Note, also, the three columns to the right (2B/H, 3B/H, and HR/H). Note espeically that our 2B/H and HR/H ratios behave in inverse when the totals flip-flop in dramatic fashion. By this I mean the numbers of 2B/H increase while the numbers of HR/AB decrease, and visa versa. I think this is an important indicator of something, and could speculate on it ... but only Markus would know for sure.
7) Last thoughts
This exercise is so interesting because it's stretching the game engine a couple ways--it's saying hitters are better or worse in the same breath (increasing BB, SO, HR all at the same time), and the same for pitchers (increasing BB, SO, and HR). It gives you lots to think about, and shows exactly how complex the game engine really is. It also exposes a few places where it struggles to provide results due to the model's abstraction being made at too high of a level to properly deal with more detailed issues.
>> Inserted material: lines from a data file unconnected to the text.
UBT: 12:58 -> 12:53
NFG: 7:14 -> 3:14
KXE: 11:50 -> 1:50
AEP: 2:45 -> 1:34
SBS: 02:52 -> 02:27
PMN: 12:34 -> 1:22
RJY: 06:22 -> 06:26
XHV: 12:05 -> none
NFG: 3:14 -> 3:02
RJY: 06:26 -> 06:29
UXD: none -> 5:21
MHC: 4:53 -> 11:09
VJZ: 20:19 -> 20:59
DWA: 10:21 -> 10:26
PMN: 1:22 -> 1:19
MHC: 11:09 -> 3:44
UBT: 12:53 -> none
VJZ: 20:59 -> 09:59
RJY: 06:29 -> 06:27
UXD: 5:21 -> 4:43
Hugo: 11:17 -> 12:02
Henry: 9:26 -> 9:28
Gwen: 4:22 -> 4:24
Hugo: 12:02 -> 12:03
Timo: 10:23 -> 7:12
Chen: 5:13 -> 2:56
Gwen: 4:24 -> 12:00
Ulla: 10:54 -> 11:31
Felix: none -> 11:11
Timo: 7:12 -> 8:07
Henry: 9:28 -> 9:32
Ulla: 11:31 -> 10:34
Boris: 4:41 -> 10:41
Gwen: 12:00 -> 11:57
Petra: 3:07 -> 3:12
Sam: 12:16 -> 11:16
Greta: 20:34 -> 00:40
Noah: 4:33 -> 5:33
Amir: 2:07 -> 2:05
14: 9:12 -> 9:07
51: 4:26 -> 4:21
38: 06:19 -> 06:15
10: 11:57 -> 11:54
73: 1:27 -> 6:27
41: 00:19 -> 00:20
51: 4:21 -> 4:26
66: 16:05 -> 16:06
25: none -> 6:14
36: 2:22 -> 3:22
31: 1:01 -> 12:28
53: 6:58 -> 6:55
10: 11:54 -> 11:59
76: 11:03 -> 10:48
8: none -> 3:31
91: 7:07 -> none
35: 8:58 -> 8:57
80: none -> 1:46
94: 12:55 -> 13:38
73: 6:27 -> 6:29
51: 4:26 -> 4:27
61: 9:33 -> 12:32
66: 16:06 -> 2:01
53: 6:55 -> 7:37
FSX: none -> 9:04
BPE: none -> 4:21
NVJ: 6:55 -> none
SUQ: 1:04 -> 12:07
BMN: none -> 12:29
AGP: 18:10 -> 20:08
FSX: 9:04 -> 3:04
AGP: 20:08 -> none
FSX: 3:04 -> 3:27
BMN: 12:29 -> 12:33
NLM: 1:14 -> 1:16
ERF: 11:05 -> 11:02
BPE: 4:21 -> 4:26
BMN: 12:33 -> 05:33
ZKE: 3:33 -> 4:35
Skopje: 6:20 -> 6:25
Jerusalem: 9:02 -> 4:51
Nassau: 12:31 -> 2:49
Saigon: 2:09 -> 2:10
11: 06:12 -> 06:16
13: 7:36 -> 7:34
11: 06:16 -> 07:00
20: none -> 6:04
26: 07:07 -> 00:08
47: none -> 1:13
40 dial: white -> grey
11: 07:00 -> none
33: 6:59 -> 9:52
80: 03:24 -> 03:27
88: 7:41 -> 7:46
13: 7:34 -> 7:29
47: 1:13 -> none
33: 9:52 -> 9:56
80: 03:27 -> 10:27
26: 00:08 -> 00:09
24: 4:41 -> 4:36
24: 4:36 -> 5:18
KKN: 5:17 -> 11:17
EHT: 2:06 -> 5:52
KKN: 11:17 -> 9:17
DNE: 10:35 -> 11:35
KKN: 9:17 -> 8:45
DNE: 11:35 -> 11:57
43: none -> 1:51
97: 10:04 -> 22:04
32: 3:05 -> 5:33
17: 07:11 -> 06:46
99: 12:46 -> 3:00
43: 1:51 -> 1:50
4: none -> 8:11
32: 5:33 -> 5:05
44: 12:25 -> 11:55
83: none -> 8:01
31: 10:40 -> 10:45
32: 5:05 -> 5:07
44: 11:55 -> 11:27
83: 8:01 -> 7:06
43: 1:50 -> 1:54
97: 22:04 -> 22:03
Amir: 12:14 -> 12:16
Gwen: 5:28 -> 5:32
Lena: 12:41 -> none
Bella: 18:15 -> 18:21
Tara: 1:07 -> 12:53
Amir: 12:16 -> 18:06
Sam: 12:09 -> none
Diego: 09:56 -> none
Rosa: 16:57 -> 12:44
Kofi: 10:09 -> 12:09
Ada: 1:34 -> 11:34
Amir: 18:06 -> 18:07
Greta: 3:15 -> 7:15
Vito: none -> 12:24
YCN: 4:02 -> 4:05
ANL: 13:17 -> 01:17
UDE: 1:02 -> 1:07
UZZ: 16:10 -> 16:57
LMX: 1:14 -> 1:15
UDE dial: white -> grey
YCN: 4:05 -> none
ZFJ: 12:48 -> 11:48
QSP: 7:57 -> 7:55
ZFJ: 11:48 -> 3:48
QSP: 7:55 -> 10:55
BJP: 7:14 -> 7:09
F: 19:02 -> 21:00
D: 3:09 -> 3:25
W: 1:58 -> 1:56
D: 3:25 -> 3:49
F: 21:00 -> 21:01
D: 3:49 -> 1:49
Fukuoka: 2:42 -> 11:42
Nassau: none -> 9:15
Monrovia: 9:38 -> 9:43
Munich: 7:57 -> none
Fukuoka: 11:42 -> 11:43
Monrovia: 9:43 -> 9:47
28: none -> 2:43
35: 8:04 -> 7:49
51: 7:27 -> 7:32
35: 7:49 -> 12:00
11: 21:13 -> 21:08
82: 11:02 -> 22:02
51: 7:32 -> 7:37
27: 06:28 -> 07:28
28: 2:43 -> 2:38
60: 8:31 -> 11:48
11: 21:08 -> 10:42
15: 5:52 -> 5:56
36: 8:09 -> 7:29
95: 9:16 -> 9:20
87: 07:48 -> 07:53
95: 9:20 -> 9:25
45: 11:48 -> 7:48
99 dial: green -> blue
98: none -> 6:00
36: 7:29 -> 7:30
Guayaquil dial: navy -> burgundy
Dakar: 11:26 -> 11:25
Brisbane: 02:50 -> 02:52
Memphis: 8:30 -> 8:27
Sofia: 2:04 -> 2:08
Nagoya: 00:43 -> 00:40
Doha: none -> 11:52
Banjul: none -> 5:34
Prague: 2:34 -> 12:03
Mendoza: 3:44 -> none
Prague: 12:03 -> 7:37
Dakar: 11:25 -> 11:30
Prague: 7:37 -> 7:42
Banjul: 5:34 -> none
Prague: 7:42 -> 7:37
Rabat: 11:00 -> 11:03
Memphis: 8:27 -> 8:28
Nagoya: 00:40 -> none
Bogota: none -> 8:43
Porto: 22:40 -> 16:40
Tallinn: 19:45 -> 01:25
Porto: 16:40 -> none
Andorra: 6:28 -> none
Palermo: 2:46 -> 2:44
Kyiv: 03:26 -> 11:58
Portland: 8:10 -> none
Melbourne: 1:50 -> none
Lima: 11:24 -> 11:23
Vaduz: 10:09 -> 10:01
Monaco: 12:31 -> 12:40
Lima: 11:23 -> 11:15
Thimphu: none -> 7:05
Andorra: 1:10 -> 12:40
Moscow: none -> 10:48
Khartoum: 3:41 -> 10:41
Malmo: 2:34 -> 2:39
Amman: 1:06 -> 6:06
This is the case for pretty much all baseball simulations (think of the major abstractions in our old dice or spinner games), but it drives a lot of confusion when you get into the details.
I recommend that sometime in the future Markus:
1) Calculate the real league average player rating and use that in the definition of League Totals (I'm sure this will be complex, and cause further issues with the historical/fictional crowds)
2) Provide a "Era Adjustments" screen rather than league totals
3) Add the use of GB/FB/LD data to the early stages of the results engine, and determine defense, hit, and HR events at the proper locations (again, I'm sure this is complex).